EXERCISE GOAL: Retype, without any change, the portion of the Sindh High Court judgment below that opens with the words containing "Justice Mrs. Kausar" and closes with "Khushhal Khan Advocate.".
### GIVEN TEXT ###
Judgment Sheet

 

IN THE HIGH COURT OF SINDH AT KARACHI

 

First Appeal No. 28 of 2018

 

                                                                           Before :

   Mr. Justice Nadeem Akhtar

   Justice Mrs. Kausar Sultana Hussain

 

Appellants                 :   MCR (Pvt.) Ltd. and MCR International (Pvt.) Ltd.,

    through Qazi Umair Ali Advocate.

 

Respondent No.1    :   Soneri Bank Limited, through

    Malik Khushhal Khan Advocate.

 

Respondent No.2    :   Muhammad Noman Saigal, called absent.

                                       

Dates of hearing      :   25.10.2018, 08.11.2018 and 09.11.2018.

 

J U D G M E N T

 

NADEEM AKHTAR, J. Through this appeal under Section 22 of the Financial Institutions (Recovery of Finances) Ordinance, 2001, (‘the Ordinance’) the appellants have impugned order dated 07.03.2018 passed by learned Banking Court No.IV at Karachi in Execution No.20/2015 arising out of Suit No.26/2012, whereby the application filed by them under Section 19(7) of the Ordinance read with Rules 95 and 96 of Order XXI CPC, was dismissed.

 

2.         The main questions involved in this appeal are (A) whether the application / claim filed by the appellants under Section 19(7)(a) of the Ordinance could be rejected by the learned Banking Court without any investigation ; and, (B) whether the presumption contained in the explanation to Sub-Section (7) of Section 15 of the Ordinance, as amended by Financial Institutions (Recovery of Finances) (Amendment) Act XXXVIII of 2016, that lease of the mortgaged property shall be presumed to be not bona fide, could be applied by the Banking Court merely on the ground that it was created subsequent to the mortgage, without application of mind and without making the determination provided for in the said explanation and/or giving findings in relation thereto that it must appear to the Banking Court that the lease was created so as to adversely affect the value of mortgaged property or to prejudice the rights and remedies of the financial institution.
### SUPPLIED INFORMATION ###
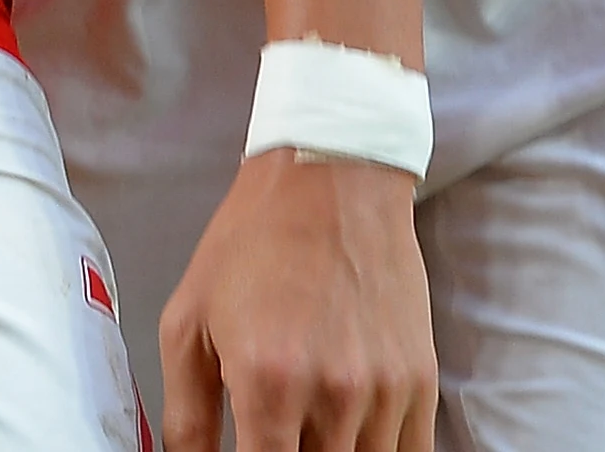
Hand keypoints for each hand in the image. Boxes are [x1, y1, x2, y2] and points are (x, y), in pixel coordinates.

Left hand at [161, 150, 436, 451]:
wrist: (331, 178)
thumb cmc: (250, 245)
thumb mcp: (188, 325)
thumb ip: (184, 418)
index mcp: (268, 383)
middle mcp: (334, 393)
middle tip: (274, 437)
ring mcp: (385, 389)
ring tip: (309, 433)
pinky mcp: (420, 379)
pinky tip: (351, 440)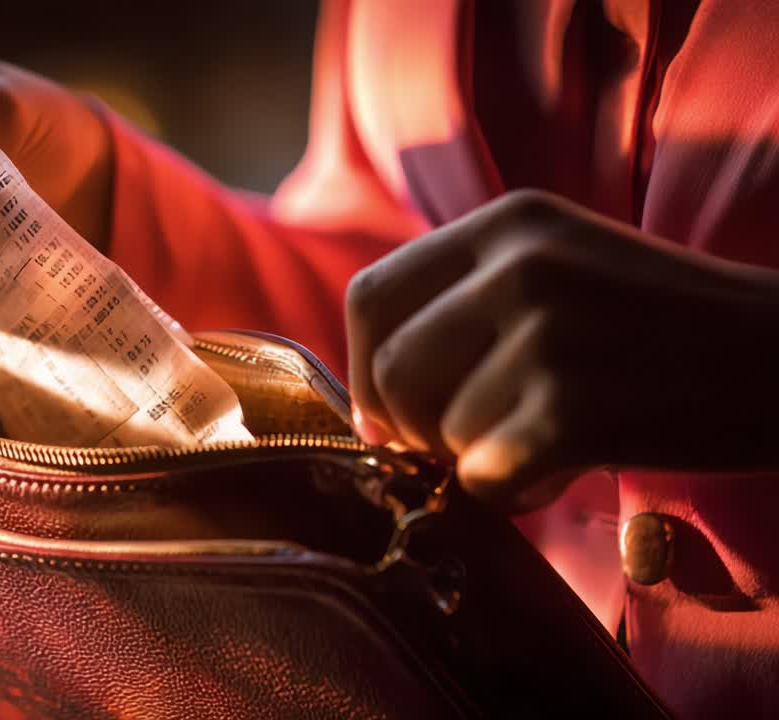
###
SOLUTION FOR THIS EXERCISE:
Justice Mrs. Kausar Sultana Hussain

 

Appellants                 :   MCR (Pvt.) Ltd. and MCR International (Pvt.) Ltd.,

    through Qazi Umair Ali Advocate.

 

Respondent No.1    :   Soneri Bank Limited, through

    Malik Khushhal Khan Advocate.